With Snowflake’s recent announcement of General Availability (GA) on Azure, this is a good opportunity to share details about a project we’re working on here at Slalom. We’re building an enterprise data and analytics solution around Snowflake on Azure for a global retailer looking to replace their existing legacy on-premises data and analytics solution with a modern, cloud-based solution.
This will be a two-part blog post. The first part will focus on Snowflake and Azure Data Factory. The second part will focus on the other necessary Azure services and integrations. Written for BI solution architects and key BI decisions makers, the two posts will help readers understand what’s possible on Snowflake and Azure and provide them a pattern for getting started.
A Fully Customized Solution Architecture For Azure Enterprise Analytics
Before we jump into the details of Azure Data Factory, I want to call out two guiding principles for the solution:
- Design an Azure first solution as opposed to taking an existing AWS solution and trying to lift-and-shift it.
- Design a serverless solution using only Platform as a Service (PaaS) or higher Azure services to avoid spending time building/configuring networking and servers.
With that in mind, below is an overall view of our customized solution architecture.
Azure Data Factory
Azure Data Factory (ADF) is Microsoft’s fully managed ETL service in the cloud that’s delivered as a Platform as a Service (PaaS) offering. With the exception of the ADF Integration Runtime (to connect to on-premises data sources), there’s no need to procure software licenses, stand up servers or configure networking.
I’ve recently had a few clients express reservations about ADF based on their experience with the first version of the service. If that’s your only experience with ADF, I encourage you to check out the new version. ADF v2 provides a new, flexible and highly intuitive approach for creating custom activities.
Below is a diagram of an end-to-end pipeline that loads data from a source (In this case, Azure SQL DB) to Snowflake.
The most important part of the solution is how we’re connecting to Snowflake. In the pipeline diagram above, you’ll see that most of the activities in this pipeline are custom activities.

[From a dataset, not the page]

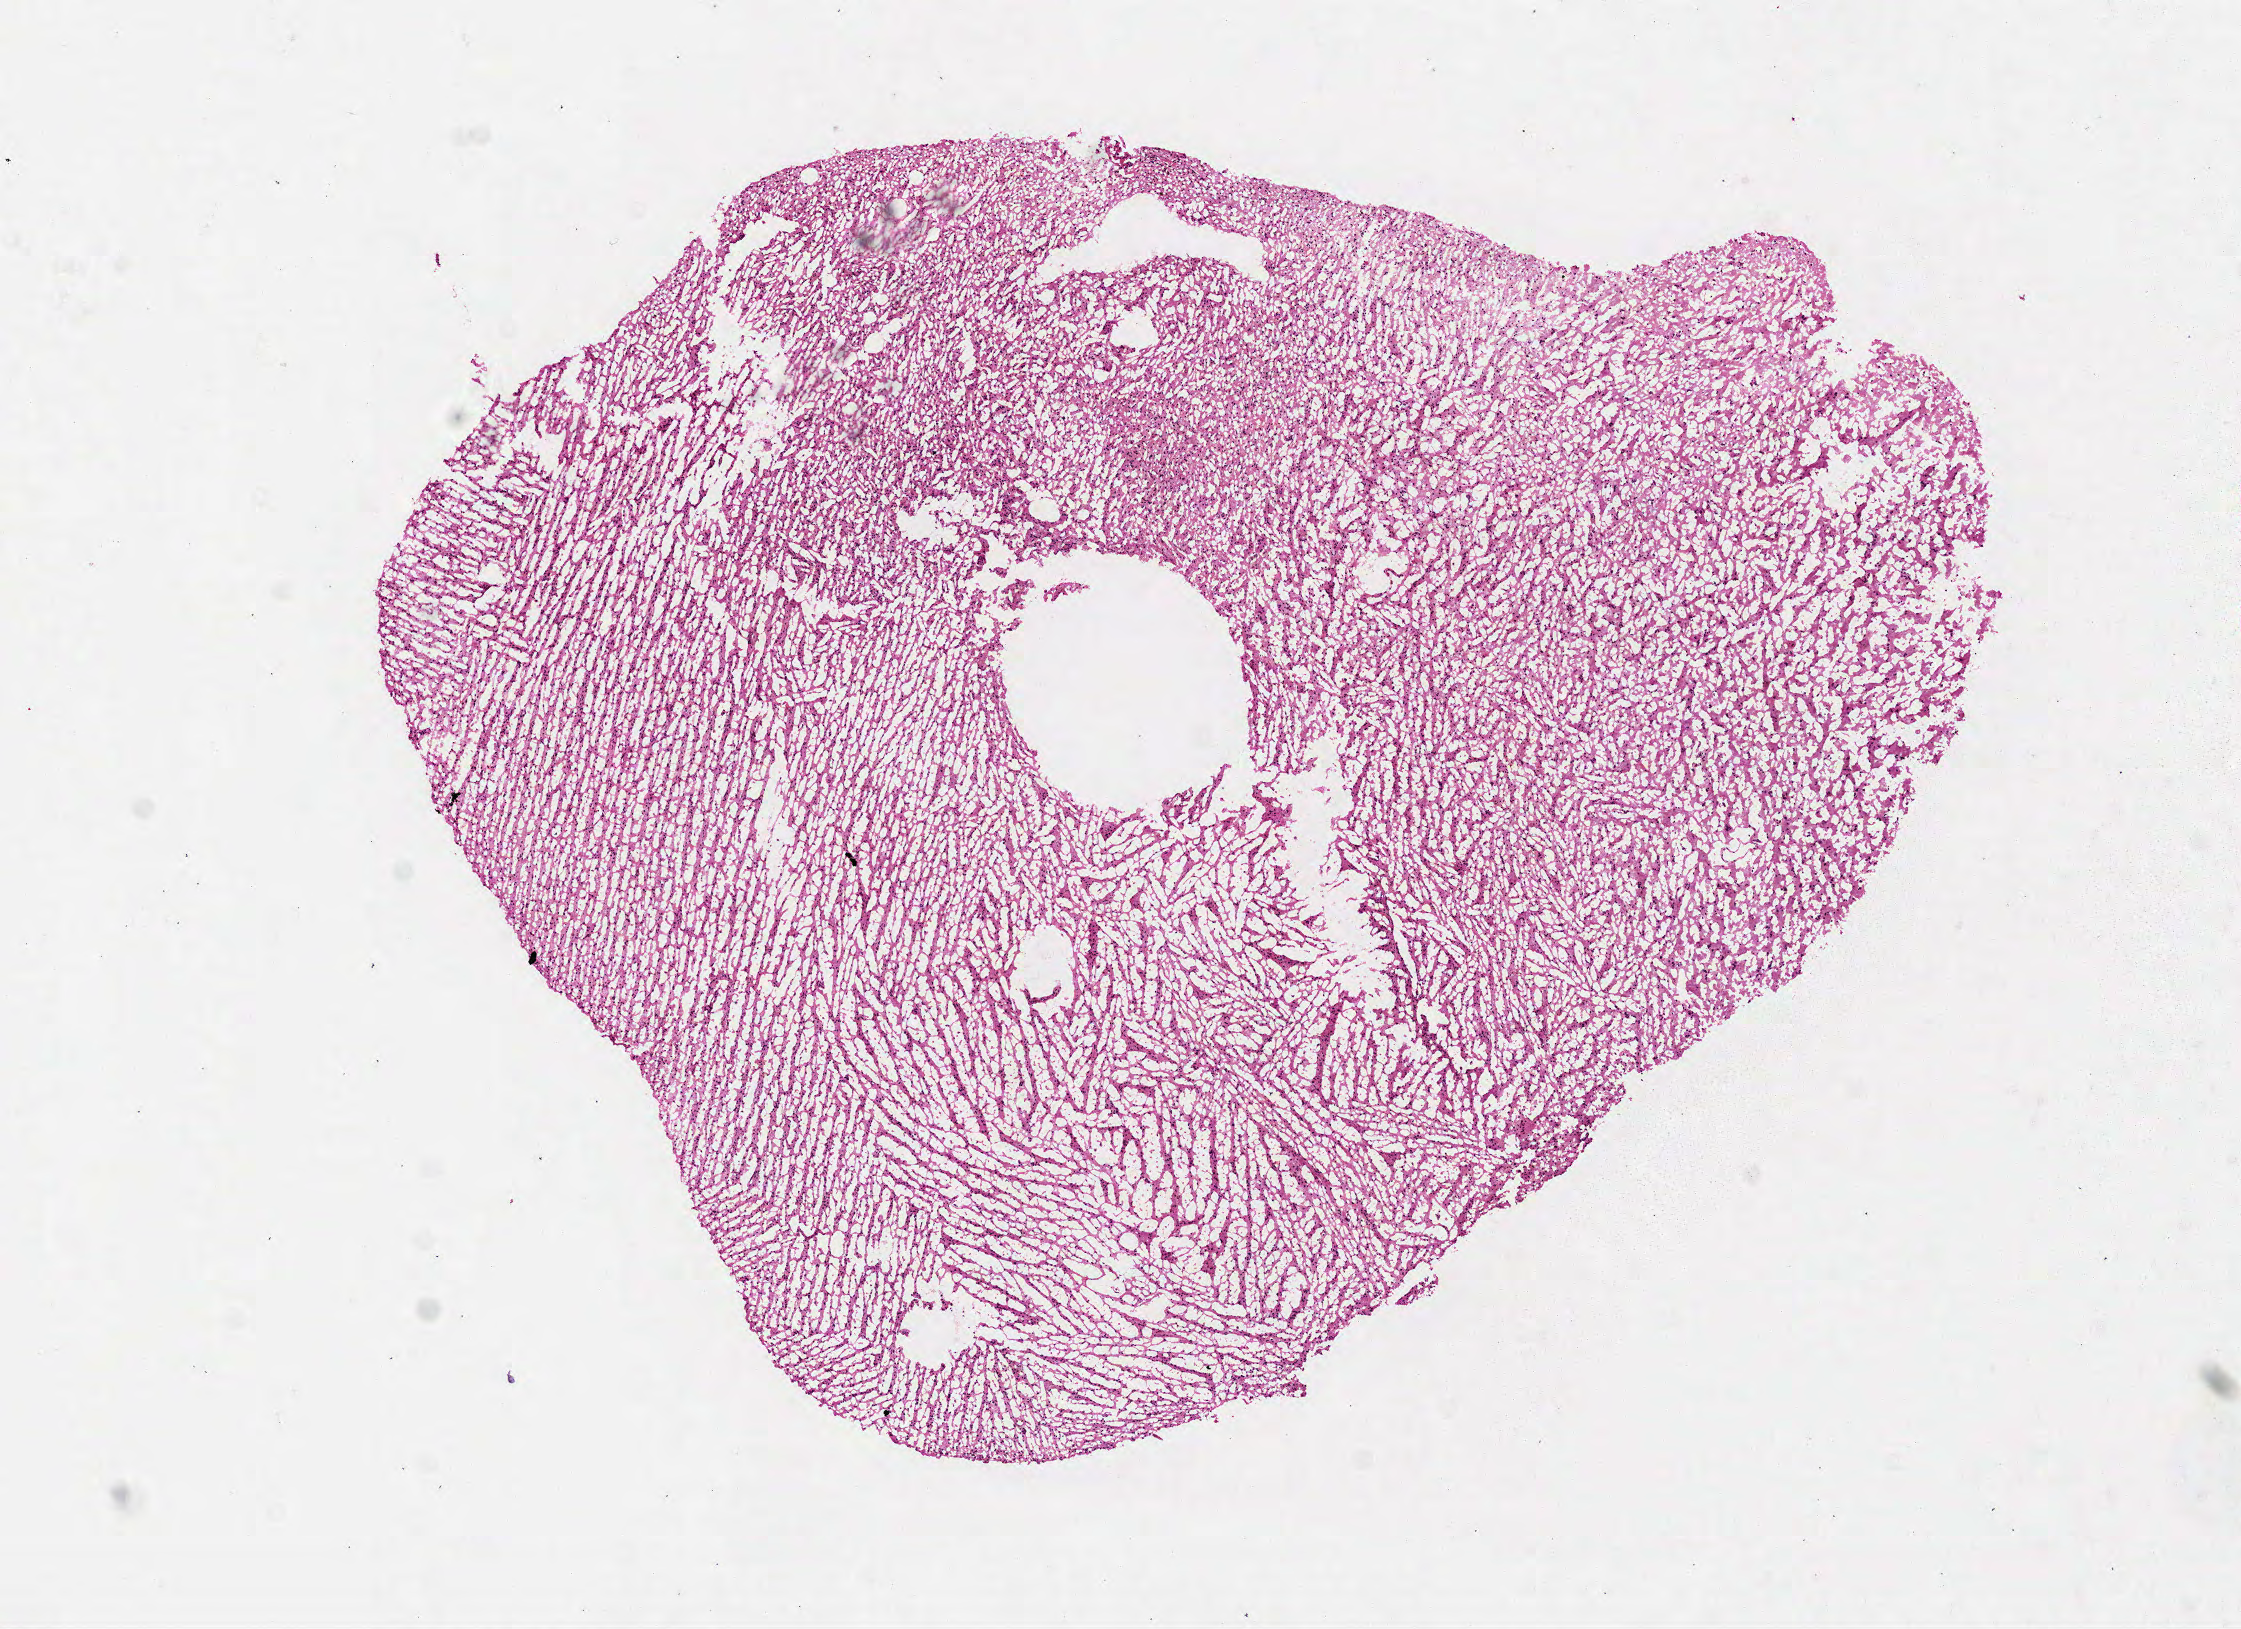
Whole-slide histology image, H&E, low-resolution overview of the scanned area, about 9.0 x 6.6 mm (slide scanned at 40x), frozen section from the top of the tissue portion, brain, primary tumour sample. Male patient; age at initial diagnosis 31 years. Histologic grade: G2 (moderately differentiated). Composition of this section per pathologist review: tumour cells 100%, tumour nuclei 75%, normal cells 0%, stromal cells 0%, necrosis 0%.
Laterality: left. Diagnosis: Oligodendroglioma, NOS.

Microsoft has a great how-to guide on using custom activities in an Azure Data Factory pipeline that helped jumpstart our process. The how-to guide shows you how to use C# .NET in the custom activity. It also shows you how to pass inputs to the custom activity along with how to debug the output. What the documentation lacks, however, is a diagram showing how the various aspects of the custom activity work together, so I put one together for you below.
Another thing not mentioned in the how-to guide that is key to our solution is the ability to directly return values to the custom activity using an “outputs.json” file. Whenever your custom activity creates an “outputs.json” file, ADF will automatically pick it up and make it available to other downstream activities in the pipeline.
Connecting to Snowflake from our C# .NET custom activity was the last piece of the puzzle. Leveraging the Snowflake .NET driver, we used the instructions provided by the Snowflake team in their Snowflake Connector for .NET GitHub repo. After connecting directly to Snowflake, we can now run queries and pass parameters to and from the activities. Below is a screenshot of a custom activity’s extended properties settings. This illustrates how we passed parameterized values to the command.
What’s coming in part 2?
In Part 2 of the post, I’ll explain how we developed a solution for creating the remaining components of an enterprise data and analytics solution around Snowflake on Azure. This will include logging, serverless notifications, source control, reporting and security. Stay tuned.
Jeremiah Hansen is a Solution Principal at Slalom, a Snowflake Implementation Partner headquartered in Seattle. Specializing in analytical data platforms built in the cloud, he focuses on helping enterprises get the most out of their data.